Siouxsie Sioux and Steven Severin met in 1975 and went on to form Siouxsie and the Banshees, debuting a year later at the 100 Club Punk Festival with Sid Vicious on drums. With Siouxsie handling vocal duties and Severin on bass, the duo would later add guitarist John McKay and Kenny Morris on drums. The band’s first release was the Steve Lillywhite produced single “Hong Kong Garden”. One of the landmark releases of the punk era peaked at #7 in the UK singles chart. A few months later in November of 1978, the band released their debut album, The Scream, also produced by Lillywhite.
First track “Pure” features a spare guitar with disembodied voices before one of the album’s finest songs “Jigsaw Feeling” ups the ante with a stunning mix of punk, metal, industrial and goth while Siouxsie sings of “My eyes are doing summersaults/staring at my shoe”. The staccato vocals of “Carcass” and hard guitar edge do little to hide the pop melody including handclaps. Ending side A, the band reaches back a decade earlier for inspiration in a powerful cover of The Beatles “Helter Skelter” climaxing with Siouxsie exclaiming, “you may be a lover but you ain’t no fucking dancer!” before a cymbal crash brings it all to an end.
The only track from here to appear on the Once Upon a Time: The Singles compilation is “Mirage”. The accelerated track is driven by an acoustic guitar where Siouxsie’s “limbs are like palm trees/swaying in the breeze”. In stark contrast, “Metal Postcard (Mitageisen)” is cold and militant.
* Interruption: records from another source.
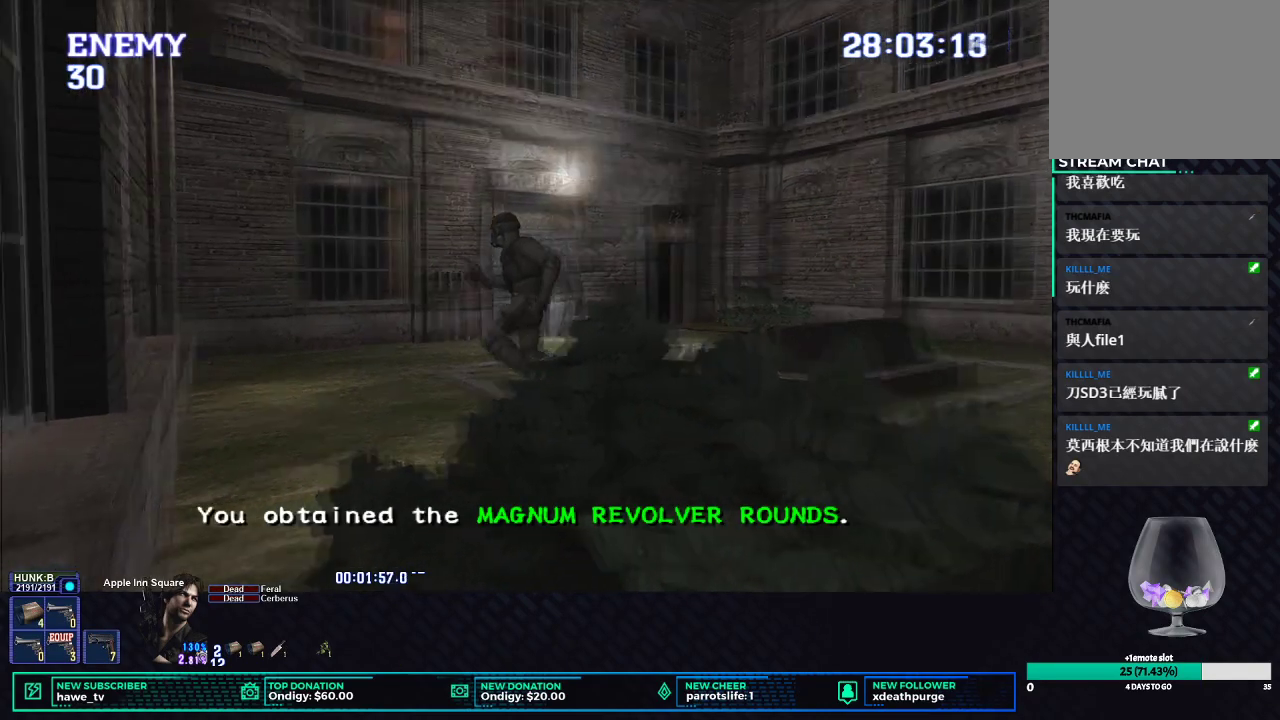
{"buttons": ["X", "DPAD_UP", "DPAD_RIGHT"], "left_stick": "center", "right_stick": "center", "events": [[183, "DPAD_RIGHT", "up"], [383, "DPAD_RIGHT", "down"]]}
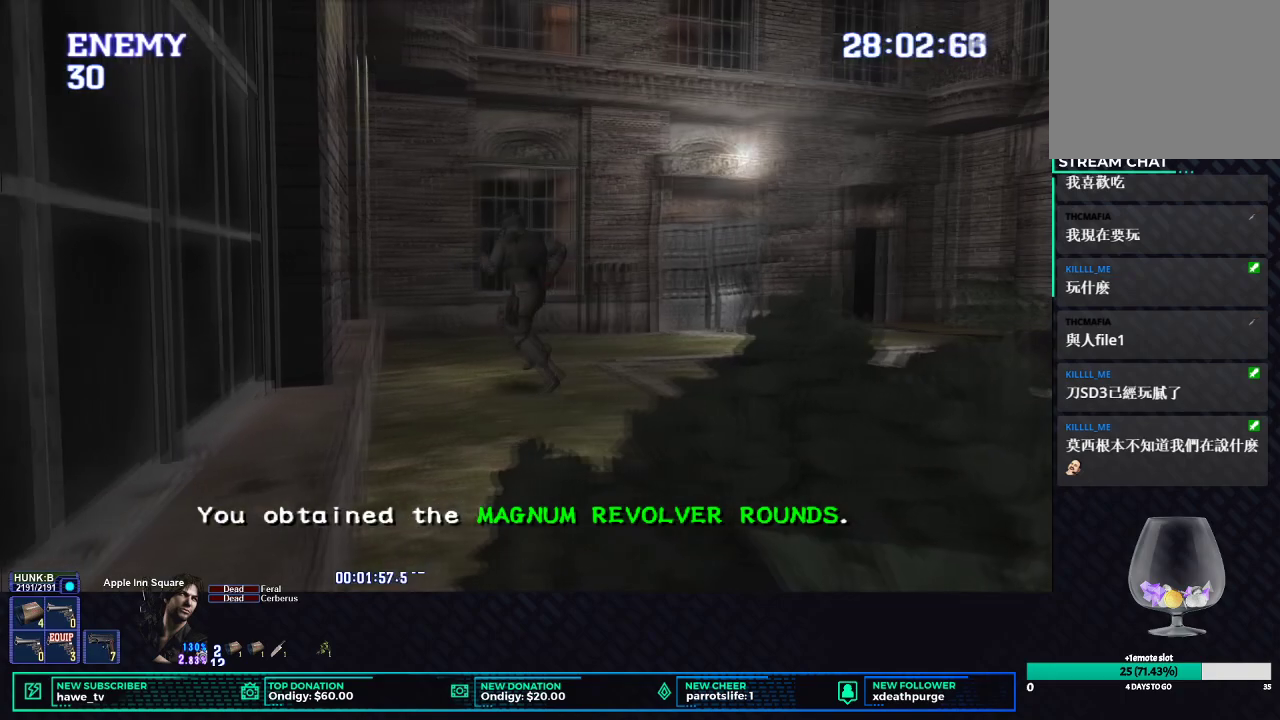
{"buttons": ["X", "DPAD_UP"], "left_stick": "center", "right_stick": "center", "events": [[417, "DPAD_RIGHT", "up"]]}
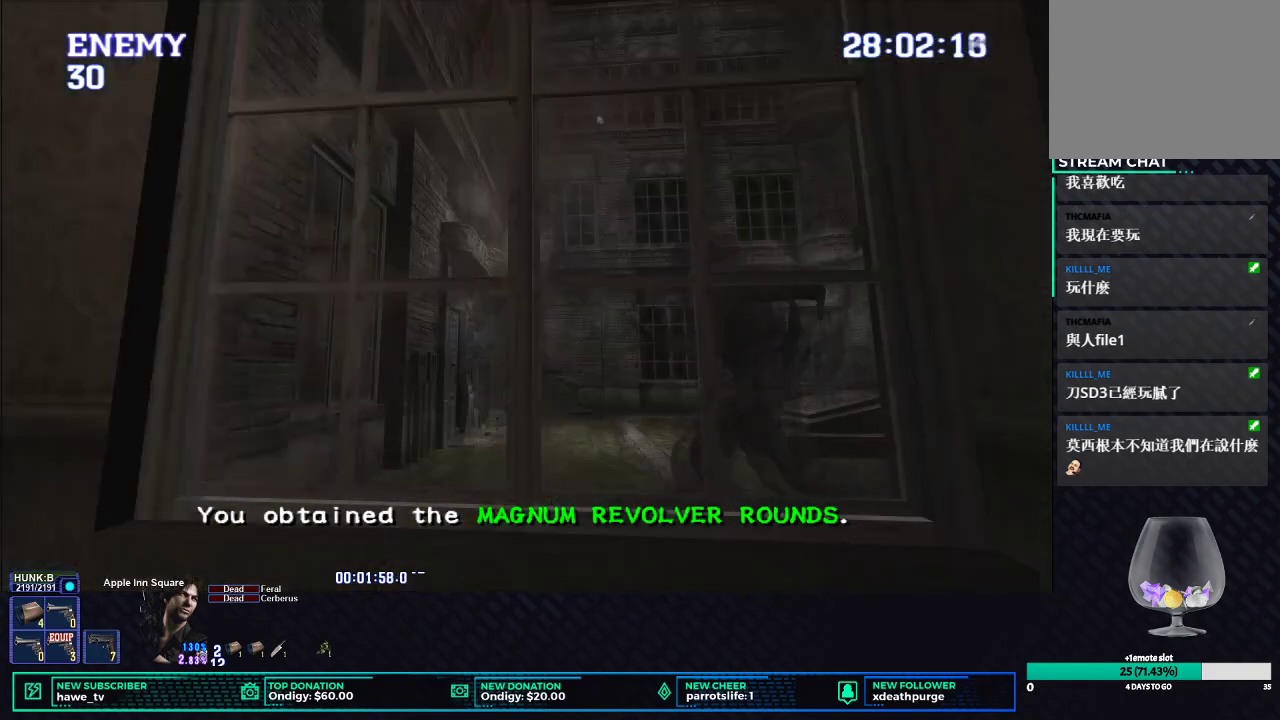
{"buttons": ["X", "DPAD_UP"], "left_stick": "center", "right_stick": "center", "events": [[267, "DPAD_LEFT", "down"], [333, "B", "down"], [383, "DPAD_LEFT", "up"], [467, "B", "up"], [467, "X", "up"], [500, "X", "down"]]}
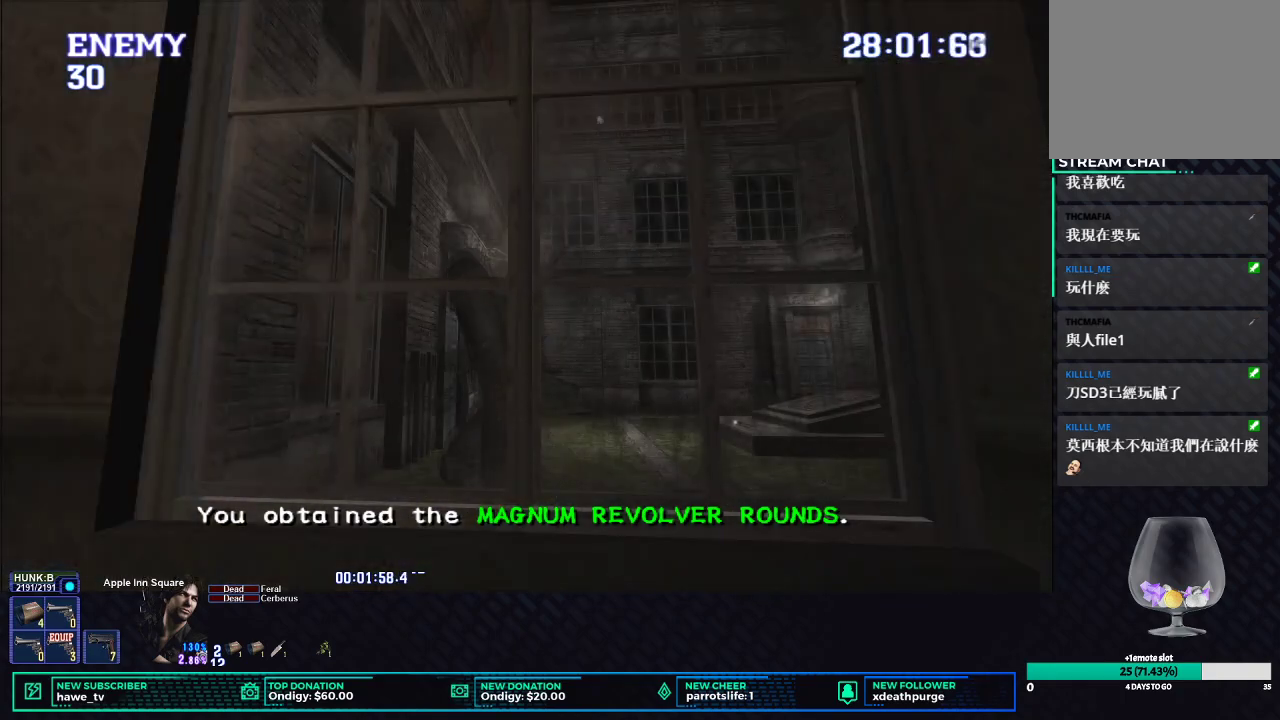
{"buttons": [], "left_stick": "center", "right_stick": "center", "events": [[50, "B", "down"], [150, "B", "up"], [150, "DPAD_UP", "up"], [150, "X", "up"], [267, "B", "down"], [333, "B", "up"], [400, "B", "down"], [483, "B", "up"]]}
Having originated in the London suburb of Bromley, “Suburban Relapse” revisits life outside the capital centre where the character suddenly snaps while doing the mundane chores, the music ups the tension throughout. The album closes with the ambitious “Switch” where Siouxsie sounds like Grace Slick and the music changes on virtually every verse over it’s nearly seven minutes.
The music that young Londoners created in the late 70s known as punk still reverberates throughout the music industry as new generations keep finding it. Siouxsie and the Banshee’s debut that was released just one year after the Sex Pistols is already moving the sound in new directions. Morris’ drumming is a highlight throughout, along with Severin they create a solid base for McKay’s guitar to shine. Siouxsie is a true icon who’s voice here already sounds developed. The Scream is a true classic album of the late 1970s.